**** Task inputs
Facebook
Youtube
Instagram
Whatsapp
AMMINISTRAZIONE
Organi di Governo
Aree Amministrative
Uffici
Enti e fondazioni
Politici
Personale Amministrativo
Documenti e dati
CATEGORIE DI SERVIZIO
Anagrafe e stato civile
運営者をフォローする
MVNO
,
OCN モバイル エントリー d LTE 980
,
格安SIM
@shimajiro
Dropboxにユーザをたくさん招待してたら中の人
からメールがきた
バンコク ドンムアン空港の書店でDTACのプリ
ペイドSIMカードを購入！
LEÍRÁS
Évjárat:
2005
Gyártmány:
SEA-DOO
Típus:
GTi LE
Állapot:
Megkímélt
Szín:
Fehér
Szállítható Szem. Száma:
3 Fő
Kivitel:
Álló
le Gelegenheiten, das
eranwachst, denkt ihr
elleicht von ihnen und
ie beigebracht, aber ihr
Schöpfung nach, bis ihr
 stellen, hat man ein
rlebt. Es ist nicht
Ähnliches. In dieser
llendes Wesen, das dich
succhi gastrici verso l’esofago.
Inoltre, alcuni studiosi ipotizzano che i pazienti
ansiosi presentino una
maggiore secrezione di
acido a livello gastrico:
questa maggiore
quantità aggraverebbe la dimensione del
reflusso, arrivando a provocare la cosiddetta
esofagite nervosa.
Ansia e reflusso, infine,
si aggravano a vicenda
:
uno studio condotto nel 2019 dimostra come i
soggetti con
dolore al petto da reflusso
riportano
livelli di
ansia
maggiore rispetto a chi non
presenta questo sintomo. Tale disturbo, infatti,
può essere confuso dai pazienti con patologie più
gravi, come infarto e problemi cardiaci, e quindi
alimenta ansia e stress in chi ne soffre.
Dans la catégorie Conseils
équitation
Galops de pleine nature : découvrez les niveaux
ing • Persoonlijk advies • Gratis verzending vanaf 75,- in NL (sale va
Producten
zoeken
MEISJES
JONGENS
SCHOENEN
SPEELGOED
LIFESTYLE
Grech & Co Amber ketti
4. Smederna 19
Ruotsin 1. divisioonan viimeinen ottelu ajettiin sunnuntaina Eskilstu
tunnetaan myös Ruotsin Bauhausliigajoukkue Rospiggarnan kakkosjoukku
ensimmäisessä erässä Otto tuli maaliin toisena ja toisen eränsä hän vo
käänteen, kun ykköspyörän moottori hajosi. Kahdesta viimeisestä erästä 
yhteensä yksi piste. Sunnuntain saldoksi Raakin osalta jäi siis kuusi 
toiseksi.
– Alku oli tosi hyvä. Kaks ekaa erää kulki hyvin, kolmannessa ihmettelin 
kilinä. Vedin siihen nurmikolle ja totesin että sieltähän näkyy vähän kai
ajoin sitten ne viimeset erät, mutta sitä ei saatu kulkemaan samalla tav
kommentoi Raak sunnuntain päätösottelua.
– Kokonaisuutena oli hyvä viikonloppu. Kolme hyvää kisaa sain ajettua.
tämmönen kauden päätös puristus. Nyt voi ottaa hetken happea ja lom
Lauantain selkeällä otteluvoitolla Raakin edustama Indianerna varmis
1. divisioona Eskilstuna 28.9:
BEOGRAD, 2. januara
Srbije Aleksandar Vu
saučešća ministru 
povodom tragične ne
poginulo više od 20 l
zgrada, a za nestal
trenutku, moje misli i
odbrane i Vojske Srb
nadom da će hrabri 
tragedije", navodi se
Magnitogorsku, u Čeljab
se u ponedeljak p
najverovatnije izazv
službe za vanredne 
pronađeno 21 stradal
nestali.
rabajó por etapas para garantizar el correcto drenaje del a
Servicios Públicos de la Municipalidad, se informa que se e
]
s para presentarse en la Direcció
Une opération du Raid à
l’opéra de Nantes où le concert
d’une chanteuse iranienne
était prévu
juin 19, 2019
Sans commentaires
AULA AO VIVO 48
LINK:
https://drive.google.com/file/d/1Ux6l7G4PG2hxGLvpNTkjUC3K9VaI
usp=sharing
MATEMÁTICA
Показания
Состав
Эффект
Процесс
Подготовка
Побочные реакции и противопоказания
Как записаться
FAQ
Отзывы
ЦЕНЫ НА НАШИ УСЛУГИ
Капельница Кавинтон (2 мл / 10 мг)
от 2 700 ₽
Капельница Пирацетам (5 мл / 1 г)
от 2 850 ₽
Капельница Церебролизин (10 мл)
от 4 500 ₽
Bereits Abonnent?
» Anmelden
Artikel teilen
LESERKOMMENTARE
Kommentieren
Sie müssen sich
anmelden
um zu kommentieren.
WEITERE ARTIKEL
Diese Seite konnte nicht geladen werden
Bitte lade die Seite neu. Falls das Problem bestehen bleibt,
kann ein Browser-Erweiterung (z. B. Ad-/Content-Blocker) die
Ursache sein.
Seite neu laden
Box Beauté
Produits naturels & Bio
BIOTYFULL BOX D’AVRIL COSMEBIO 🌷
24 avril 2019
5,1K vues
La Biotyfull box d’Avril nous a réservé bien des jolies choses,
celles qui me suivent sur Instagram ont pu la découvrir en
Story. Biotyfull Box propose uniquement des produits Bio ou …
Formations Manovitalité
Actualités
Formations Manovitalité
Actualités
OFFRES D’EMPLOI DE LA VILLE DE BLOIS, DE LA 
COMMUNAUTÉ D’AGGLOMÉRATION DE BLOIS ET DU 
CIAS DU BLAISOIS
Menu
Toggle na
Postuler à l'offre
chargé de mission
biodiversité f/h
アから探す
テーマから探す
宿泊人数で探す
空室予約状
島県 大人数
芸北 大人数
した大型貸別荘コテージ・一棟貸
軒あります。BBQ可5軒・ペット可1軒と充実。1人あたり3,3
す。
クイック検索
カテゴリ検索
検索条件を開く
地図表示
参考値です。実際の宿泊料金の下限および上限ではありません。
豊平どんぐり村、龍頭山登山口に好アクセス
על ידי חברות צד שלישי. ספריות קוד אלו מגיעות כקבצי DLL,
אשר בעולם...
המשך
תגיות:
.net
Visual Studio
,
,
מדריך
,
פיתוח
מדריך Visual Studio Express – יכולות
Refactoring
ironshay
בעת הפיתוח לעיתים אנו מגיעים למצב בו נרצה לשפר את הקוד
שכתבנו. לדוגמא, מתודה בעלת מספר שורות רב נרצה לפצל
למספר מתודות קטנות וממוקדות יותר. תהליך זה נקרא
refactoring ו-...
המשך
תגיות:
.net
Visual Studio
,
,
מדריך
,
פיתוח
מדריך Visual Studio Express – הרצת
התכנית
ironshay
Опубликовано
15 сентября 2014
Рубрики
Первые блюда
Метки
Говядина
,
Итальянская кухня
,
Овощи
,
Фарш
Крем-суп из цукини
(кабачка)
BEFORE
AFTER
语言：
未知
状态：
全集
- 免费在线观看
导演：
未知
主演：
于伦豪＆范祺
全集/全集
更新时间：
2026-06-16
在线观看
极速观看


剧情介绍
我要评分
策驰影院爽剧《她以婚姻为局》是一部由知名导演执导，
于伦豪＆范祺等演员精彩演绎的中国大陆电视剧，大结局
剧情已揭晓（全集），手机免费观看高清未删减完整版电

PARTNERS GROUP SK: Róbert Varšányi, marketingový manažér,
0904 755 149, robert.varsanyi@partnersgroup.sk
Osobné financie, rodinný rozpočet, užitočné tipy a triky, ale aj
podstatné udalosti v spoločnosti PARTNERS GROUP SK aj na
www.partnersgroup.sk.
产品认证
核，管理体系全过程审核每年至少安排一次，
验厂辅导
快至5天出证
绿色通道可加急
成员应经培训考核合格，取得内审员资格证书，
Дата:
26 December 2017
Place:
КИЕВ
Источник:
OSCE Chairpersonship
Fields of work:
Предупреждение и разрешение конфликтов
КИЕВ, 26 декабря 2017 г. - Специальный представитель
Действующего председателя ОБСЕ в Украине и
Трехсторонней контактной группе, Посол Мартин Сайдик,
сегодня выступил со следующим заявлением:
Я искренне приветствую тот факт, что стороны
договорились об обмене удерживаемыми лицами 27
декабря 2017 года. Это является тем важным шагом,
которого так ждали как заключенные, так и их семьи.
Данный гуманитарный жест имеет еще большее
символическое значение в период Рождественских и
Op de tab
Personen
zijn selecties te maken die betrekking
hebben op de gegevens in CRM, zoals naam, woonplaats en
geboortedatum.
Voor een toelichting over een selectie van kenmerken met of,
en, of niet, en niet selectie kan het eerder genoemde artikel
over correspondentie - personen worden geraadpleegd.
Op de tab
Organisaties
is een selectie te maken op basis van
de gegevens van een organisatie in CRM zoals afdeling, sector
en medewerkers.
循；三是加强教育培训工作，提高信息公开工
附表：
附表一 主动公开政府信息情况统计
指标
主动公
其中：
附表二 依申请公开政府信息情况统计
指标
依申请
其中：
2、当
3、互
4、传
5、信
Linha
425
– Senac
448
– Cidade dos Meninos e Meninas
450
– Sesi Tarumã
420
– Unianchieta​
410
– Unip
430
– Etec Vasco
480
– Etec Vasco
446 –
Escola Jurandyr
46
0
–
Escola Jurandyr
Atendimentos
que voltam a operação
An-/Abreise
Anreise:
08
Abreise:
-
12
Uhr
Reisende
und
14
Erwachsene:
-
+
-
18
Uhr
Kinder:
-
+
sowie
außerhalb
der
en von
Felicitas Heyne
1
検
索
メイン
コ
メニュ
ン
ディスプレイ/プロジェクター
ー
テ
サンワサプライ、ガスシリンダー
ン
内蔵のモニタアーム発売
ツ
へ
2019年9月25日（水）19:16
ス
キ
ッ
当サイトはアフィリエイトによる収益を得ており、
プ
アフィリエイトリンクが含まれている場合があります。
********
* _What needs to be done_
The first line of the entries, the line with "tunnetaan myös Ruotsin", and every line between them should be retyped exactly, and nothing else.

* _Written solution_
Facebook
Youtube
Instagram
Whatsapp
AMMINISTRAZIONE
Organi di Governo
Aree Amministrative
Uffici
Enti e fondazioni
Politici
Personale Amministrativo
Documenti e dati
CATEGORIE DI SERVIZIO
Anagrafe e stato civile
運営者をフォローする
MVNO
,
OCN モバイル エントリー d LTE 980
,
格安SIM
@shimajiro
Dropboxにユーザをたくさん招待してたら中の人
からメールがきた
バンコク ドンムアン空港の書店でDTACのプリ
ペイドSIMカードを購入！
LEÍRÁS
Évjárat:
2005
Gyártmány:
SEA-DOO
Típus:
GTi LE
Állapot:
Megkímélt
Szín:
Fehér
Szállítható Szem. Száma:
3 Fő
Kivitel:
Álló
le Gelegenheiten, das
eranwachst, denkt ihr
elleicht von ihnen und
ie beigebracht, aber ihr
Schöpfung nach, bis ihr
 stellen, hat man ein
rlebt. Es ist nicht
Ähnliches. In dieser
llendes Wesen, das dich
succhi gastrici verso l’esofago.
Inoltre, alcuni studiosi ipotizzano che i pazienti
ansiosi presentino una
maggiore secrezione di
acido a livello gastrico:
questa maggiore
quantità aggraverebbe la dimensione del
reflusso, arrivando a provocare la cosiddetta
esofagite nervosa.
Ansia e reflusso, infine,
si aggravano a vicenda
:
uno studio condotto nel 2019 dimostra come i
soggetti con
dolore al petto da reflusso
riportano
livelli di
ansia
maggiore rispetto a chi non
presenta questo sintomo. Tale disturbo, infatti,
può essere confuso dai pazienti con patologie più
gravi, come infarto e problemi cardiaci, e quindi
alimenta ansia e stress in chi ne soffre.
Dans la catégorie Conseils
équitation
Galops de pleine nature : découvrez les niveaux
ing • Persoonlijk advies • Gratis verzending vanaf 75,- in NL (sale va
Producten
zoeken
MEISJES
JONGENS
SCHOENEN
SPEELGOED
LIFESTYLE
Grech & Co Amber ketti
4. Smederna 19
Ruotsin 1. divisioonan viimeinen ottelu ajettiin sunnuntaina Eskilstu
tunnetaan myös Ruotsin Bauhausliigajoukkue Rospiggarnan kakkosjoukku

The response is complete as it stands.